Karena hipotesis tentang pemulihan tubuh dewa yang memproklamirkan diri itu benar, saya berpikir untuk memeriksa hipotesis lain juga.
“Ayo kita pergi ke Greenland.”
[Bukankah aku baru saja menyuruhmu untuk berhati-hati?]
“Karena ini bukan tempat yang berbahaya.”
[Ya, itu tidak salah. Tapi mengapa itu ada di sana?]
“Sesuatu yang dikatakan oleh orang yang mengaku sebagai tuhan itu sangat mengganggu.”
Sejak saya berselisih dengan orang yang mengaku sebagai tuhan itu, saya jadi khawatir.
Mengapa seorang pria yang cukup kuat untuk menyebut dirinya dewa bereaksi begitu keras saat teringat pada pertapa bijak itu?
Meskipun dia kehilangan tubuhnya, kekuatannya nyata. Seandainya bukan karena aku, yang berpikir secara menyimpang tentang segala hal, makhluk perkasa yang akan diterima semua orang sebagai dewa adalah dewa yang memproklamirkan diri sendiri.
Jika Anda menyingkirkan kemasan luarnya yang mewah, iblis akan lebih cocok untuk Anda daripada seorang dewa.
Saya bertanya-tanya mengapa seorang yang mengaku sebagai dewa merasa lebih rendah dari seorang bijak yang menyendiri.
“Jika dia orang yang lebih besar dari yang kukenal, mungkin dia menyembunyikan lebih banyak barang di tempat persembunyiannya.”
[Bagaimana Anda bisa berpikir seperti itu?]
“Begitulah liciknya para pria.”
[…Aku sama sekali tidak mengerti, tapi mari kita pergi.]
Jika benar dia mengirimku kembali ke masa lalu, mungkin dia tahu di mana aku bisa menemukannya.
Mungkin dia bertindak sesuai dengan skenario yang telah direncanakannya.
“Jika itu merepotkan, jangan ikuti saya.”
[Aku tidak tahu apa yang akan mereka lakukan tanpaku, tapi aku tidak bisa diam saja. Aku akan pergi bersamamu.]
“Baiklah. Kalau begitu, mari kita pergi.”
[Oke.]
Aku menuju Greenland bersama Yongyong melalui jalan itu. Dan aku berhasil mencapai tempat persembunyian pertapa bijak melalui lokasi yang sama seperti sebelumnya.
Suasananya sama seperti sebelumnya, kecuali tempat dia melakukan percobaan dan tempat mayat itu berada sekarang kosong.

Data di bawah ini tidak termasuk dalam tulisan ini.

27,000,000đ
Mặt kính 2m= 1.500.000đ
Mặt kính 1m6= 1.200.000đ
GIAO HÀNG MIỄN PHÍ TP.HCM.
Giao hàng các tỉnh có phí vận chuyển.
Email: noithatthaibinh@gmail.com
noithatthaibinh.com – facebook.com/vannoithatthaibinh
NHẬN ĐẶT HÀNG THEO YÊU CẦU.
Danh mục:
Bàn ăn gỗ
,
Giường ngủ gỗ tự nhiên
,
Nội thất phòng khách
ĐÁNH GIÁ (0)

[Kurasa tidak ada apa-apa?]
“….”
[Apa yang sedang kamu lakukan? Sepertinya tidak ada apa-apa…]
“Tunggu sebentar.”
Aku mengeluarkan benda yang tadi menggeliat di lenganku.
[eh? [Itu
adalah…] inti penghisap darah.
Awalnya, orang mungkin mengira tidak ada apa-apa, tetapi ini sedang bereaksi.
Saya mengikuti reaksi itu. Ada sebuah lorong di sana yang saya kira hanya celah kecil. Jalan yang sangat sempit dan berkelok-kelok itu begitu sempit sehingga saya hampir tidak bisa memasukkan seluruh tubuh saya ke dalamnya.
[Eh? Apakah ini caranya?]
Pikiran Yongyong adalah pikiranku.
Tempat ini, yang kupikir hanya celah kecil, ternyata sangat sulit ditemukan dan aku serta Yongyong tidak bisa menemukannya kecuali jika aku benar-benar memperhatikannya.
Apa yang menjadi pemikiran di balik pembuatan ruang ini?
Aku mencoba menebak apa yang dimaksudkan oleh pertapa bijak itu dalam pikiranku, tetapi tidak mudah untuk menebak pikiran seseorang yang tergila-gila dengan eksperimen.
Setelah berjalan sekitar 10 menit, akhirnya tujuan sudah terlihat.
Di ruangan seukuran ruang kelas, berdiri sesosok figur dengan tubuh tembus pandang.
[Manusia? Bukan, ini…!]
Yongyong tercengang.
[Shinsu!]
Ini mungkin pertama kalinya saya melihat Yongyong, tetapi dia adalah wajah yang pernah saya temui di dunia imajinasi.
Pria itu menoleh ke arahku dan tersenyum lebar padaku.
“….”
Penilaianku mulai terdistorsi ketika aku melihatnya tampak nyaman berada di dunia sendirian.